*** Opening of Records to use ***

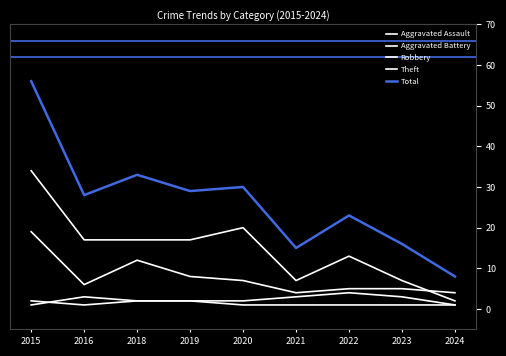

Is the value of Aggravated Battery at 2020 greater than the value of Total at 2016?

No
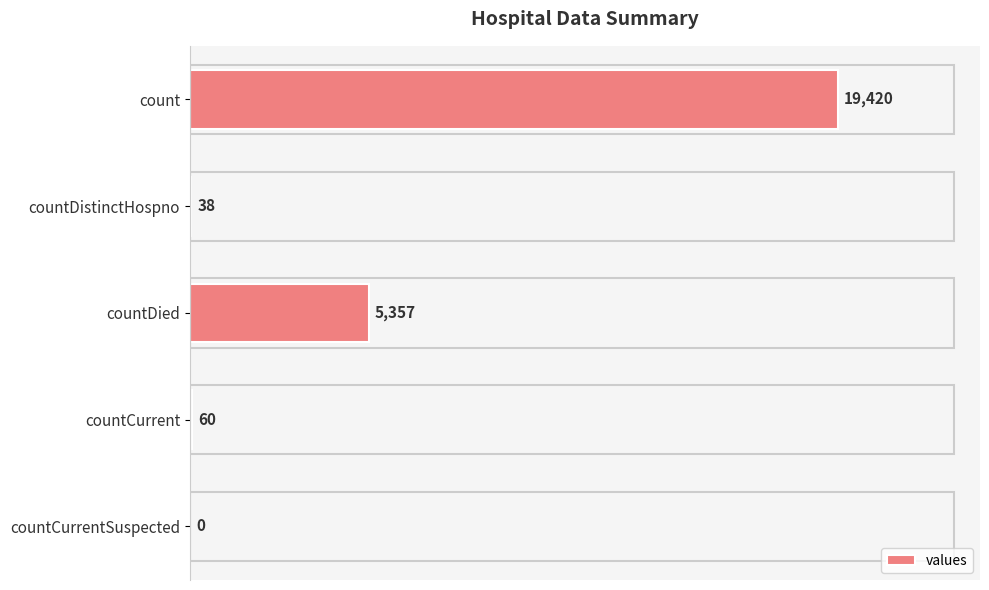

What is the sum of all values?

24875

*** Close of Records to use ***
*** Opening of Records to use ***

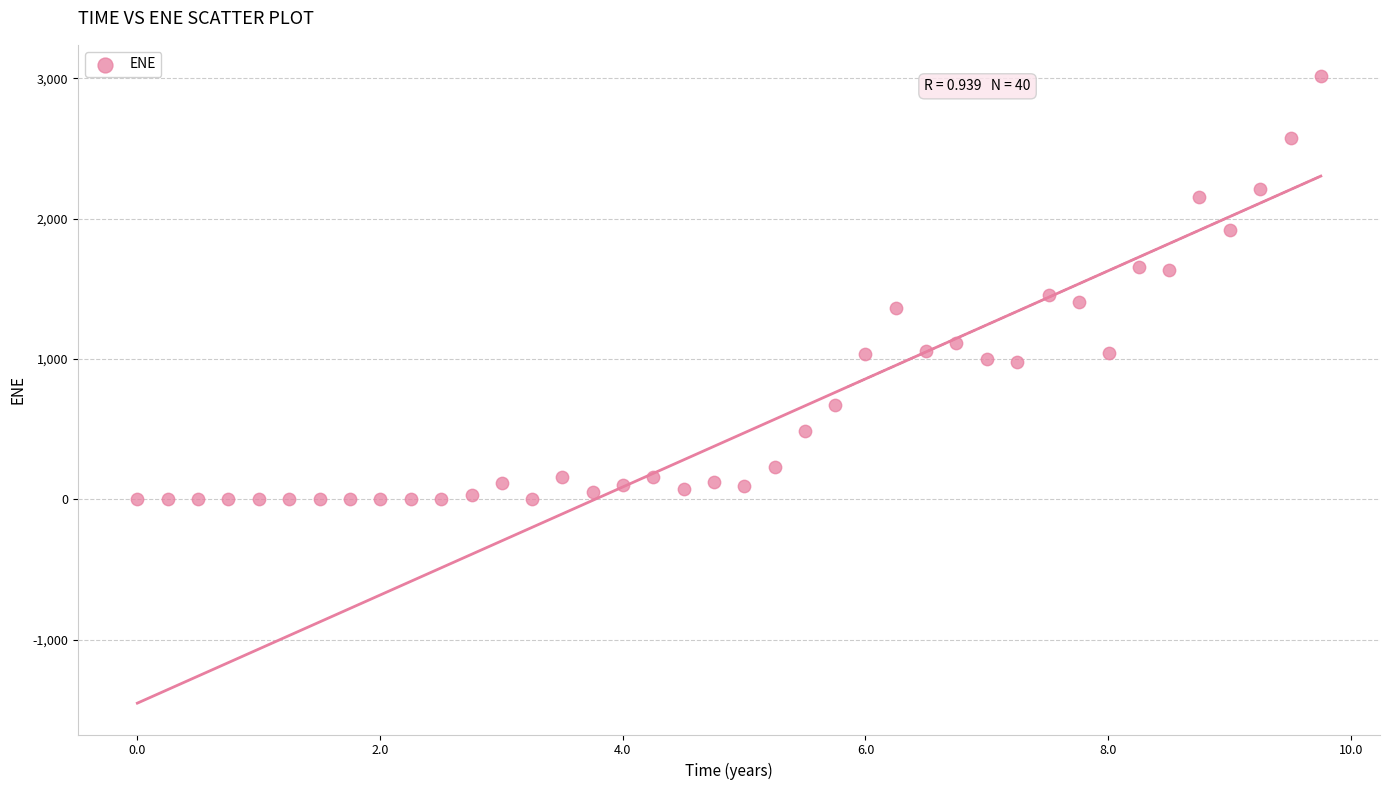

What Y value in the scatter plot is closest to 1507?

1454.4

*** Close of Records to use ***
*** Opening of Records to use ***

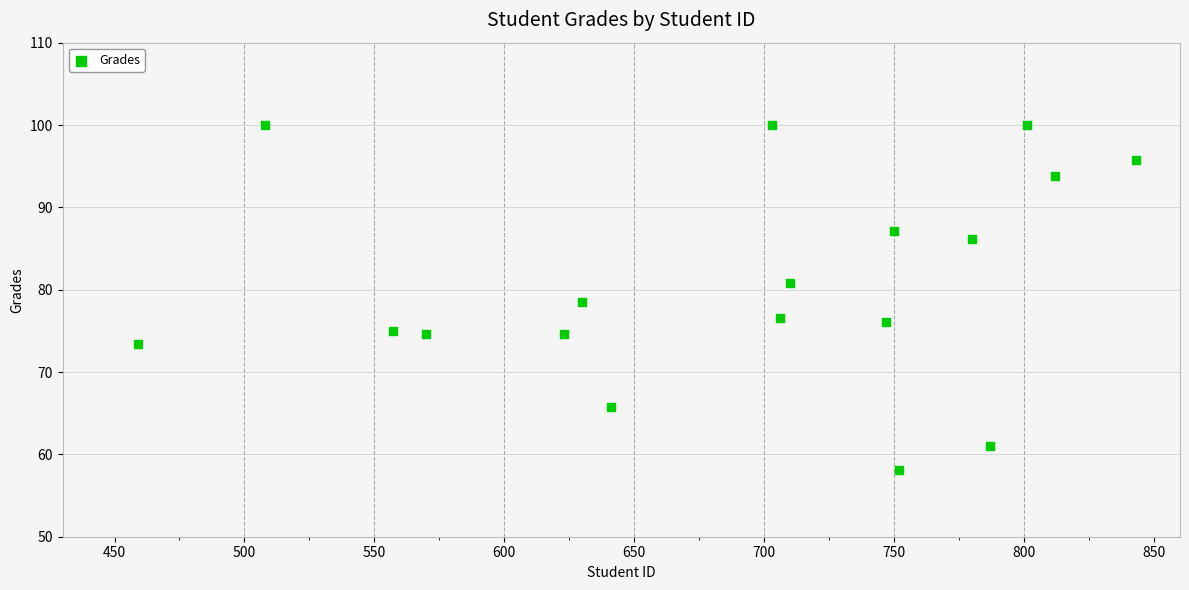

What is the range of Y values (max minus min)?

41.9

*** Close of Records to use ***

Task objective:
Starting at the line that contains "Is the value" and ending at the line that contains "What is the sum of all values?", rename "Aggravated Battery" to "Simple Battery" and write those entries out again without the pictures.

Exercise answer:
Is the value of Simple Battery at 2020 greater than the value of Total at 2016?

No

What is the sum of all values?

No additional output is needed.